:: EXERCISE REQUIREMENTS ::
Write out every line of the material below word for word, leaving out the pictures.

LISTED ENTRIES Start Marker

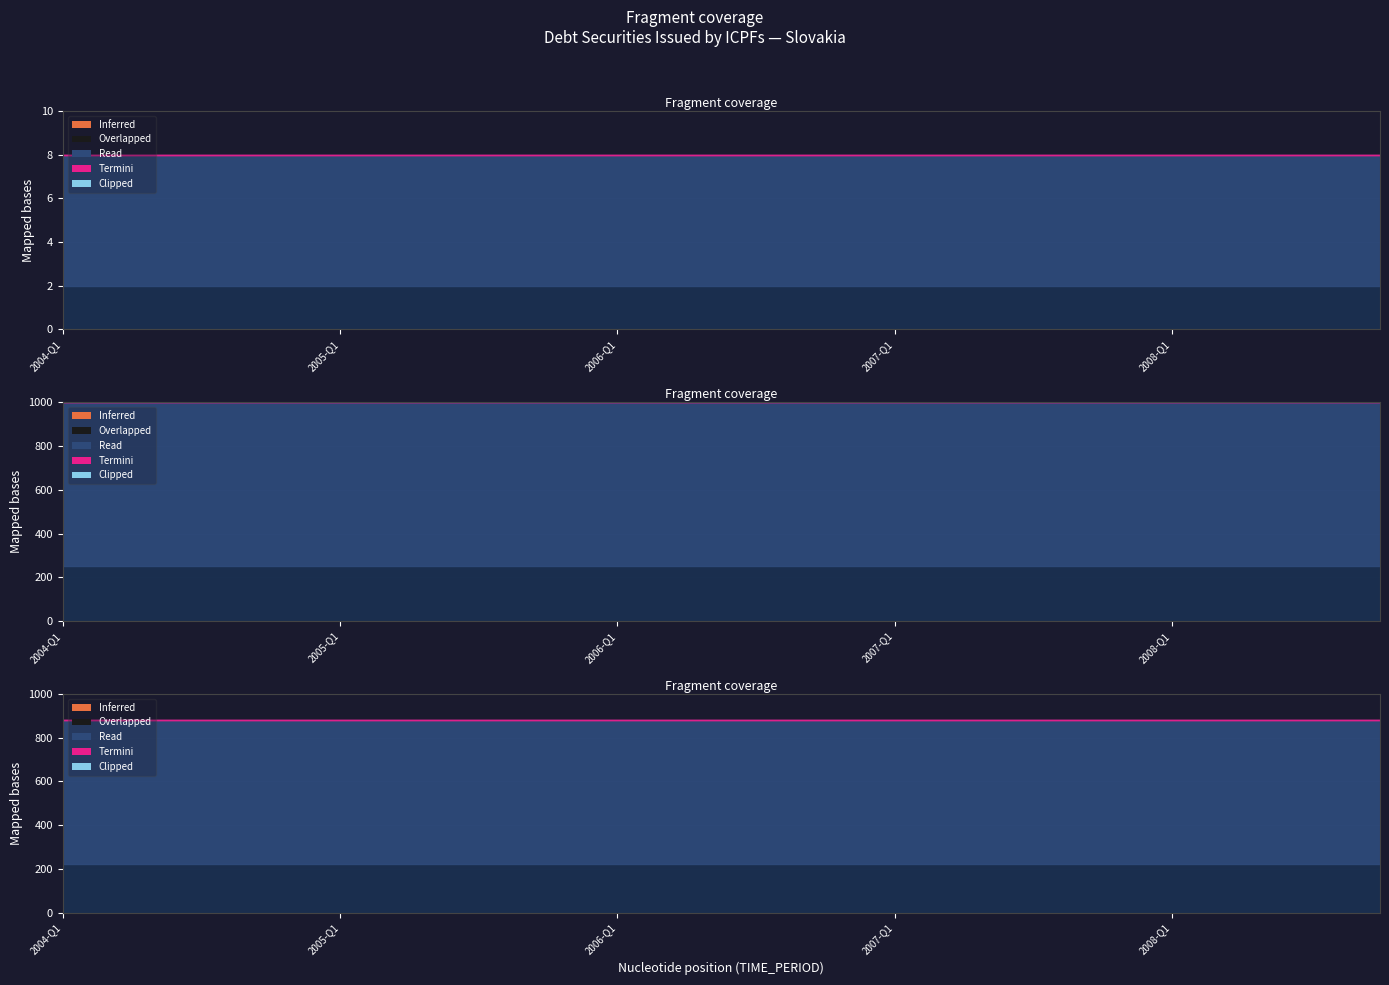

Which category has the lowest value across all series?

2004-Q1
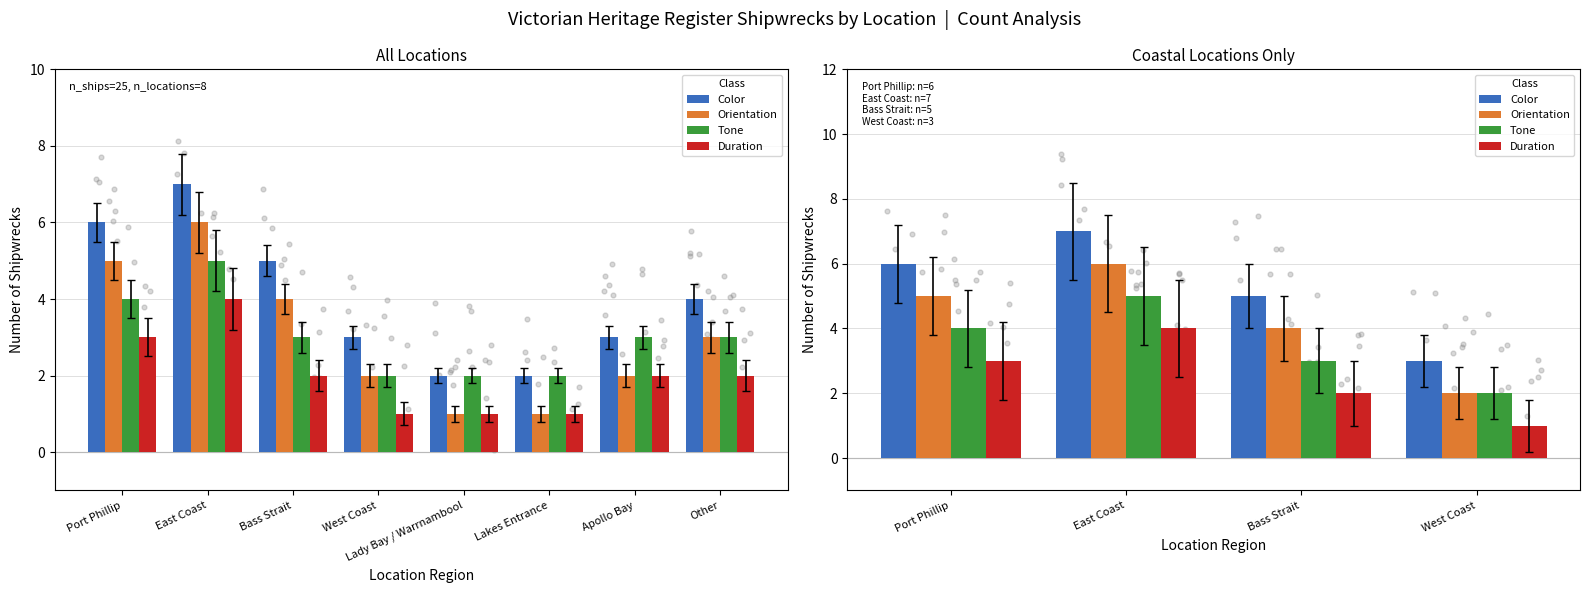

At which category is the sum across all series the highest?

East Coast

LISTED ENTRIES End Marker

:: RESPONSE TO THE EXERCISE ::
Which category has the lowest value across all series?

2004-Q1

At which category is the sum across all series the highest?

East Coast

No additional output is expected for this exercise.